In their worst loss of the spring, the Pirates surrendered 17 hits from the Houston Astros, most of which came against Charlie Morton, who gave up seven runs and 10 hits in his 4 1/3 innings. Morton threw 79 pitches (49 for strikes), struck out two, and didn't walk anybody.

Morton survived the first inning by means of ground balls from the first two Astros hitters, Jose Altuve and George Springer, and a fly to center by Luis Valbuena. In the second, though, Chris Carter and Jed Lowrie reached on singles, and when Colby Rasmus hit a hard grounder to first, a wide throw to second by Pedro Alvarez pulled Mercer away from the bag and prevented what might have been a double play. At that point, Morton began elevating the ball, and a triple by Jonathan Villar and a sacrifice fly by Hank Conger gave the Astros a 3-0 lead. Old friend Alex Presley added a triple of his own, but was stranded when Jose Altuve grounded out to end the inning.
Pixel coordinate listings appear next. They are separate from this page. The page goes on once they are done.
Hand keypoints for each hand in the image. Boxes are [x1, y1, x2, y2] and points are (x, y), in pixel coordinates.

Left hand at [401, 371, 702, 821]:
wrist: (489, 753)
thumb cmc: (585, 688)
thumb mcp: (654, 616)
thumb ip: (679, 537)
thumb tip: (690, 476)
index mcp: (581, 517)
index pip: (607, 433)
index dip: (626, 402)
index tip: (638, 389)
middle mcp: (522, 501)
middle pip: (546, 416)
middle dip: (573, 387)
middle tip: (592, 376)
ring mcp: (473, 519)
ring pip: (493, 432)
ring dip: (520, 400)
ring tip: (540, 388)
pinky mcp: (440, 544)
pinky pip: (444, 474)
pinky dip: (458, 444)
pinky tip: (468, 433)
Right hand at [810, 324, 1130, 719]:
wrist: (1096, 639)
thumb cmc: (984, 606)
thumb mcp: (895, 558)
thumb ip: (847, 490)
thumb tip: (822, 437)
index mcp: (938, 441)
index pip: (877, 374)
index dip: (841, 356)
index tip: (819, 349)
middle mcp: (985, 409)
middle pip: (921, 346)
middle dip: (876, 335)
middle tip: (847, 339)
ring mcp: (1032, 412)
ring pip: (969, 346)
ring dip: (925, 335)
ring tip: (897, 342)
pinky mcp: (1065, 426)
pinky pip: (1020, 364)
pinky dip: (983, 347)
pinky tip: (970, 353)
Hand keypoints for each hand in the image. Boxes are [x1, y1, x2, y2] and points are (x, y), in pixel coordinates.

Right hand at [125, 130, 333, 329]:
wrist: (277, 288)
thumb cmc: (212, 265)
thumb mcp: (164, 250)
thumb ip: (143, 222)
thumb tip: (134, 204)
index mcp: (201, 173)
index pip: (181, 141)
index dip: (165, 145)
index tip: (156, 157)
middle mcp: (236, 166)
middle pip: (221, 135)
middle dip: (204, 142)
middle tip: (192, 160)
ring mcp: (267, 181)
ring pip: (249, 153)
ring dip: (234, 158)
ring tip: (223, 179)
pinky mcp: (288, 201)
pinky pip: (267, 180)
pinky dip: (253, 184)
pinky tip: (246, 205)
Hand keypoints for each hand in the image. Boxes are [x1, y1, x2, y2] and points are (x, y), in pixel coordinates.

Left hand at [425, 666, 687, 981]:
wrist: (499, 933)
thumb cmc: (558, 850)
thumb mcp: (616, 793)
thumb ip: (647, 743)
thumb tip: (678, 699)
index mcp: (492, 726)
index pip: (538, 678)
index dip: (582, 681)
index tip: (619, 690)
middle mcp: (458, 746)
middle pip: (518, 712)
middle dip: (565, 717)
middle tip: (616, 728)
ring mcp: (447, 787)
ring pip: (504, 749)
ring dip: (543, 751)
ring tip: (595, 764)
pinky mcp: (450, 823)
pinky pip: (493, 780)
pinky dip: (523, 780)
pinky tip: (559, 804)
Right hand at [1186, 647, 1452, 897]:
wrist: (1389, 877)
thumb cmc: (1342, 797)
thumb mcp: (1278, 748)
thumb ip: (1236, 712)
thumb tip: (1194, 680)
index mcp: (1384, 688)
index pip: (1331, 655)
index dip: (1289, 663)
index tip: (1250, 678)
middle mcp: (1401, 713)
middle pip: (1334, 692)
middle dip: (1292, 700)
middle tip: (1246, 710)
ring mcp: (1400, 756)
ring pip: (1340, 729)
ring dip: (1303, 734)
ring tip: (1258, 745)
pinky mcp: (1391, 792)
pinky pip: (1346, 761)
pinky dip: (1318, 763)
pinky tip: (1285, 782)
The Astros added a run in the bottom of the third. Morton fell behind Carter 3-1, fooled him with an offspeed pitch for strike two, then threw a meatball that Carter effortlessly lofted over the fence in right center. Carter added a double in the fifth, completing three-fourths of the cycle against Charlie in five innings.
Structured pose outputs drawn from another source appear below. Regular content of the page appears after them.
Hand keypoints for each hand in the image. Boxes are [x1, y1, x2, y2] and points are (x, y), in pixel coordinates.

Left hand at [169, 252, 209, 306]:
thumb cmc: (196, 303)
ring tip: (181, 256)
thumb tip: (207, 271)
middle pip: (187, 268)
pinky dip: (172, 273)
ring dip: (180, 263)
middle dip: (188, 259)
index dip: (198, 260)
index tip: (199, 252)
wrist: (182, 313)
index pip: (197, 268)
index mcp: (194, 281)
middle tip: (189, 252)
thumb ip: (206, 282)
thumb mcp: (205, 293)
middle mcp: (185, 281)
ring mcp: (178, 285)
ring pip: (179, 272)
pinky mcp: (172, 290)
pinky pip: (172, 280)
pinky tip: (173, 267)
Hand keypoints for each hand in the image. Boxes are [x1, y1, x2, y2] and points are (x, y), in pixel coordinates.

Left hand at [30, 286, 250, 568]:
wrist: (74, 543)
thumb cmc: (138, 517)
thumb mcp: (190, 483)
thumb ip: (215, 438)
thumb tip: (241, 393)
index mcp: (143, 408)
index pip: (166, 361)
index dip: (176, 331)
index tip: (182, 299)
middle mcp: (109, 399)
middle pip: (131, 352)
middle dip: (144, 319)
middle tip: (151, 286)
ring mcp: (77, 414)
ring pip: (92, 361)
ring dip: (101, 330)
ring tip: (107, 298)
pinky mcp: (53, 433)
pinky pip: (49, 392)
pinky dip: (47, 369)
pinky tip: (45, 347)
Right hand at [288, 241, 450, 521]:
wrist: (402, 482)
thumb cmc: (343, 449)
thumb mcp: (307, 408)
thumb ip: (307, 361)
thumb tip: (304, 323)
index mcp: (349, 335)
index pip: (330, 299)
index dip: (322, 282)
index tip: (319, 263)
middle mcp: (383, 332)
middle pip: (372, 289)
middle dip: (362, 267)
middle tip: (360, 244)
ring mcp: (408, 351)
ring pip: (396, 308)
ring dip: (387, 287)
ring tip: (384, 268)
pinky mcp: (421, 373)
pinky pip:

The Pirates, meanwhile, were able to do little against two pitchers vying for the fifth starter spot with the Astros, Roberto Hernandez and Dan Straily. Both pitched well as the Pirates managed only five hits against them.
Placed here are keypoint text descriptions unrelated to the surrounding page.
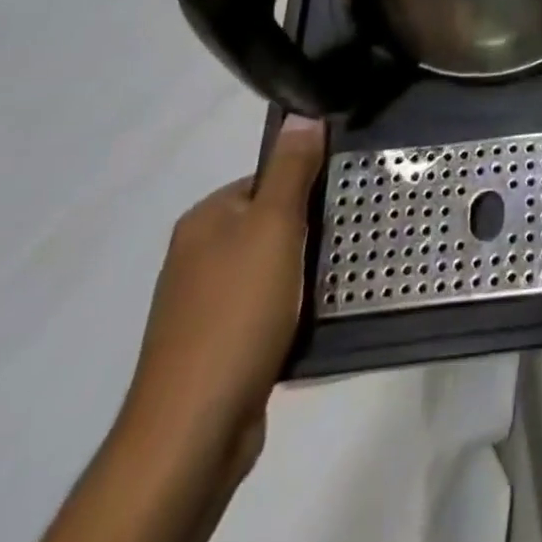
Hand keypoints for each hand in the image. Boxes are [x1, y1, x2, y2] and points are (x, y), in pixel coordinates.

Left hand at [120, 115, 325, 472]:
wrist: (194, 428)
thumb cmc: (236, 311)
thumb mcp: (273, 226)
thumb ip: (291, 170)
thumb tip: (302, 113)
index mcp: (205, 221)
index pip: (267, 179)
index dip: (307, 186)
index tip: (343, 199)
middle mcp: (198, 257)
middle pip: (271, 223)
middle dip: (309, 230)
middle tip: (347, 237)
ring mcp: (205, 305)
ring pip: (273, 267)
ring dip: (305, 272)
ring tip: (339, 277)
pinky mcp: (220, 346)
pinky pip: (267, 308)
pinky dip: (292, 308)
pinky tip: (315, 317)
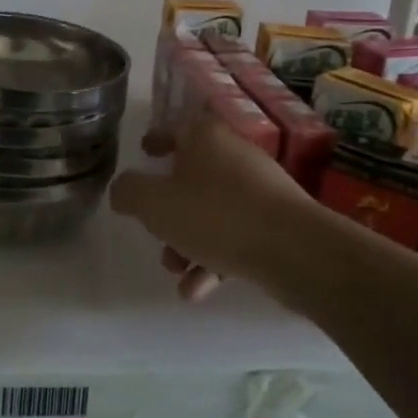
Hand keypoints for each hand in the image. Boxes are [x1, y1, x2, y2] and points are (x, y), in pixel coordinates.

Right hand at [110, 117, 317, 299]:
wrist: (293, 249)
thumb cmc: (215, 214)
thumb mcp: (154, 203)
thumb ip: (129, 192)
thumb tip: (124, 190)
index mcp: (206, 138)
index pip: (178, 126)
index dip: (158, 137)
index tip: (145, 150)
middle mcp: (234, 156)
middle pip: (192, 177)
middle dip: (168, 210)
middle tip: (154, 231)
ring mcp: (259, 190)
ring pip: (212, 212)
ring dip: (187, 242)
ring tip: (174, 271)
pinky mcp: (275, 223)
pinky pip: (235, 237)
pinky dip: (213, 260)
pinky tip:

The Pirates scored a small-ball run in the fourth off Hernandez on a hard-hit infield single by Polanco, a wild pitch, a deep fly to center by Tony Sanchez, and a run-scoring grounder to first by Alvarez. The Astros answered with a line-drive homer to right from Colby Rasmus in the bottom of the fourth, and then put the game away as they batted around in the bottom of the fifth with eight runs on eight hits off Morton and Charlie Leesman, who relieved with one out. Leesman yielded six runs, six hits, and a wild pitch in his two-thirds of an inning and contributed to throwing errors by Mercer and Polanco by twice neglecting to back up home on throws to the plate.

Mercer homered in the sixth, his second of the spring, for the Bucs' second run. Also on the positive side of the ledger, John Holdzkom looked great striking out L.J. Hoes looking and getting two pop-ups in the sixth, with an easy, fluid motion and overpowering heat. Clint left Holdzkom in to pitch a second inning and, after one out, back to back doubles by Max Stassi (Starling Marte would have caught it, but Andrew Lambo did not) and Gregorio Petit resulted in yet another Astros run.

Two innings later, James Hoyt struck out the side for the Astros in the top of the ninth, putting a merciful end to a tough day for the Buccos.